En ese entonces no fue tan bien recibido. Muchos esperaban una declaración sobre la guerra y en cambio llegó el cuento. Muchos quedaron decepcionados y cuando se murió Antoine, un año después (1944), cuando viajaba en su avión para hacer una nueva misión y no regresó jamás, no tenía el éxito apabullante que alcanzó. Que tiene todavía.

“El Principito es un libro que sigue vigente por la temática que trata. Su contenido filosófico y social es aplicable a la sociedad. Se puede trabajar con públicos de diferentes edades”, explica Natalia Duque, líder de proyecto de la Fundación Taller de letras Jordi Sierra i Fabra.

Lo leen niños y lo releen grandes. Se le mira y analiza desde diferentes posibilidades. “Es un libro que tiene diferentes momentos y varias lecturas. Cuando niña lo leí como un cuento de un personaje y después más grande me encontré con otras sorpresas y otros significados”, dice Ana María Jaramillo, especialista en literatura.

Un personaje que enamora, que ha saltado del libro a los cómics, a la televisión, a las imágenes, a los botones para llevar, a los collares, a las pulseras, a un mundo de posibilidades. A más libros. Al pensamiento.

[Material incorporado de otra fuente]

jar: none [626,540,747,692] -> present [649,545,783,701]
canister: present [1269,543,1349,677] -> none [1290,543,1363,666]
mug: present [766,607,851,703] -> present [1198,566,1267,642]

“Es una herramienta para buscar un pensamiento crítico -, señala César Cano, promotor de lectura de la fundación Ratón de biblioteca- y mostrar esto de las relaciones sociales, de la pregunta de para qué estar vivos, del estar en una sociedad”.

Una historia que se lee una vez y no se olvida. “Creo que todos queríamos encontrar un zorro”, recuerda Marcela Cataño, una lectora. Poder ver una oveja en una cajita con huecos y encontrarla perfecta o ser capaces de ver que eso no es un sombrero sino un elefante en una boa.

El cuerpo del Principito no fue encontrado. Quizá está en su planeta. El de Saint-Exupéry tampoco. Quizá está donde el pequeño Príncipe, celebrando los 70.